For the Shaw family nothing could demonstrate being independent more than being able to navigate Heathrow. “Airports don’t faze the girls in the slightest and travelling with me is boring by comparison,” explains Ruth. “It was something I was concerned about when we moved overseas but the process works well.”

“Airports don’t faze the girls in the slightest and travelling with me is boring by comparison.”

Quality over quantity
Ruth reflects that one of the things she enjoys most is precious holiday time: “Living abroad offers the opportunity for an immersive experience of a different culture. It’s opened my daughters’ eyes to possibilities beyond UK shores by taking away the fear of new environments. They would now happily consider overseas university options when the time comes.”

It doesn’t end there
Even heading off to university as young adults the challenges can continue. Application forms can be tricky, then there are practical things like rent guarantees as many landlords won’t accept an overseas address for parents.

Lindsay in Germany says: “We’ve been lucky as we have family who can provide rent guarantees, but not everyone has this option.”

If you have any questions or concerns about parenting from afar, do contact us via aff.org.uk

Need to know

AFF’s overseas manager, Esther Thomas, highlights some key details to help things run smoothly…

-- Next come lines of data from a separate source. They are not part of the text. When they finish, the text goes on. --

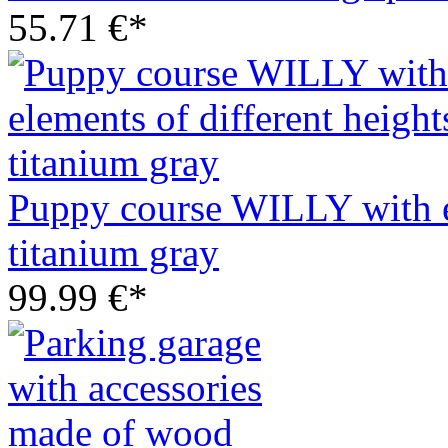
55.71 €*
Puppy course WILLY with el
titanium gray
99.99 €*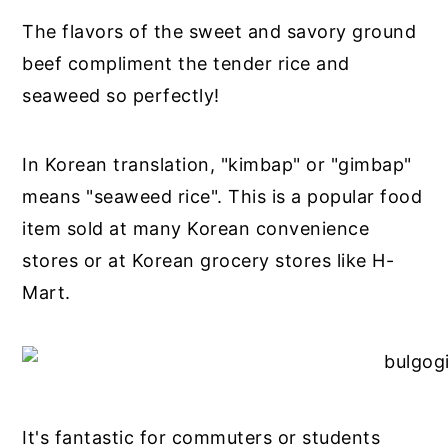
The flavors of the sweet and savory ground
beef compliment the tender rice and
seaweed so perfectly!
In Korean translation, "kimbap" or "gimbap"
means "seaweed rice". This is a popular food
item sold at many Korean convenience
stores or at Korean grocery stores like H-
Mart.
It's fantastic for commuters or students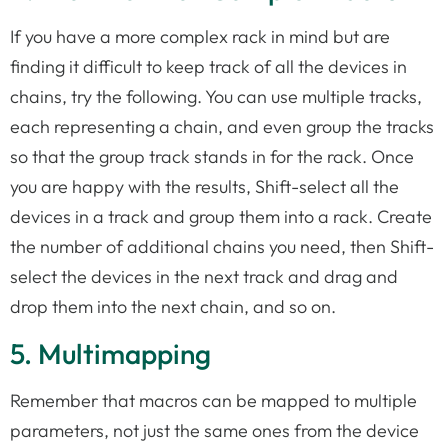
If you have a more complex rack in mind but are
finding it difficult to keep track of all the devices in
chains, try the following. You can use multiple tracks,
each representing a chain, and even group the tracks
so that the group track stands in for the rack. Once
you are happy with the results, Shift-select all the
devices in a track and group them into a rack. Create
the number of additional chains you need, then Shift-
select the devices in the next track and drag and
drop them into the next chain, and so on.
5. Multimapping
Remember that macros can be mapped to multiple
parameters, not just the same ones from the device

Guardians & trusted friends
The pandemic has highlighted that relying on grandparents and friends isn’t always a viable option. You could
consider paying for a qualified and certified guardian for peace of mind. The UK Boarding School Association can help – boarding.org.uk

NI numbers
Children are sent a National Insurance number automatically in the three months before their 16th birthday if they are living in the UK and a parent is claiming UK Child Benefit. However, if you’re overseas and have opted out of receiving Child Benefit, then this automatic trigger may not occur. If your child is over 15 years and nine months and under 20 and they haven’t received theirs, contact HMRC on 0044 191 203 7010 – they won’t tell you your NI number over the phone but will post it to you.

Bank of mum & dad
For children under the age of 18, a card is a great cash alternative. You can set spending limits and monitor purchases. There are two main options – prepaid and cards that come with children’s bank accounts – each has pros and cons. Note that some can only be set up in person in the UK. Go to moneysavingexpert.com to see what’s available.

Necessities & treats
You can now order period boxes online that contain all the necessities along with some treats and advice to help girls normalise this big step. Shaving boxes follow a similar idea so you can send discreetly to school. Check out apps and online shops to send regular postcards, photos, treats or birthday cakes too.